* [EXERCISE REQUIREMENTS]
Go through the records and transcribe them exactly, passing over any picture.

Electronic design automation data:
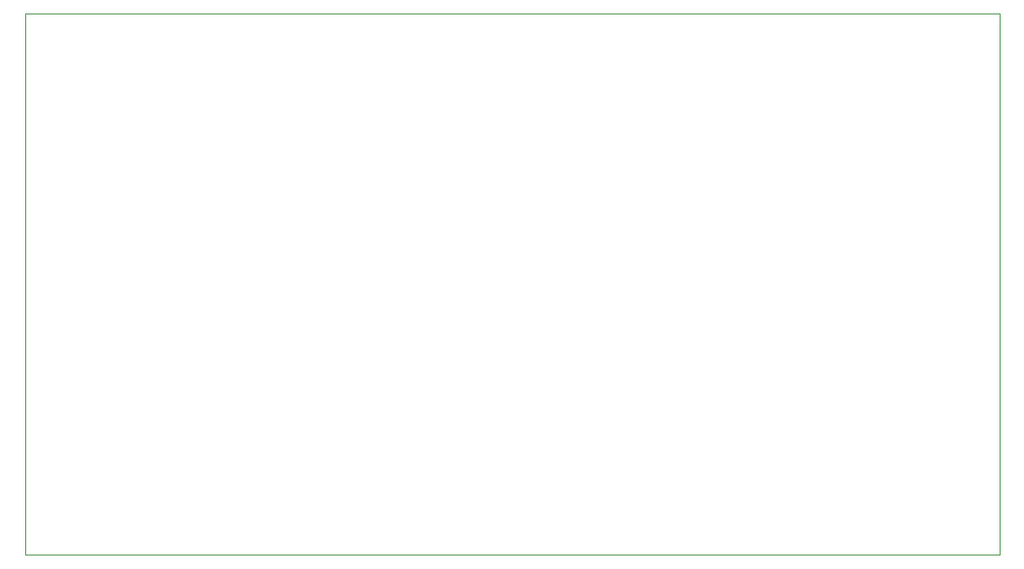
<source format=gm1>
G04 #@! TF.GenerationSoftware,KiCad,Pcbnew,5.0.2+dfsg1-1~bpo9+1*
G04 #@! TF.CreationDate,2022-10-20T11:28:44+02:00*
G04 #@! TF.ProjectId,nanosynth,6e616e6f-7379-46e7-9468-2e6b69636164,V.01*
G04 #@! TF.SameCoordinates,Original*
G04 #@! TF.FileFunction,Profile,NP*
%FSLAX46Y46*%
G04 Gerber Fmt 4.6, Leading zero omitted, Abs format (unit mm)*
G04 Created by KiCad (PCBNEW 5.0.2+dfsg1-1~bpo9+1) date Do 20 Okt 2022 11:28:44 CEST*
%MOMM*%
%LPD*%
G01*
G04 APERTURE LIST*
%ADD10C,0.100000*%
G04 APERTURE END LIST*
D10*
X65532000Y-70358000D02*
X65532000Y-121158000D01*
X156972000Y-70358000D02*
X65532000Y-70358000D01*
X156972000Y-121158000D02*
X156972000Y-70358000D01*
X65532000Y-121158000D02*
X156972000Y-121158000D01*
M02*

</source>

* [TASK SOLUTION]
<source format=gm1>
G04 #@! TF.GenerationSoftware,KiCad,Pcbnew,5.0.2+dfsg1-1~bpo9+1*
G04 #@! TF.CreationDate,2022-10-20T11:28:44+02:00*
G04 #@! TF.ProjectId,nanosynth,6e616e6f-7379-46e7-9468-2e6b69636164,V.01*
G04 #@! TF.SameCoordinates,Original*
G04 #@! TF.FileFunction,Profile,NP*
%FSLAX46Y46*%
G04 Gerber Fmt 4.6, Leading zero omitted, Abs format (unit mm)*
G04 Created by KiCad (PCBNEW 5.0.2+dfsg1-1~bpo9+1) date Do 20 Okt 2022 11:28:44 CEST*
%MOMM*%
%LPD*%
G01*
G04 APERTURE LIST*
%ADD10C,0.100000*%
G04 APERTURE END LIST*
D10*
X65532000Y-70358000D02*
X65532000Y-121158000D01*
X156972000Y-70358000D02*
X65532000Y-70358000D01*
X156972000Y-121158000D02*
X156972000Y-70358000D01*
X65532000Y-121158000D02*
X156972000Y-121158000D01*
M02*

</source>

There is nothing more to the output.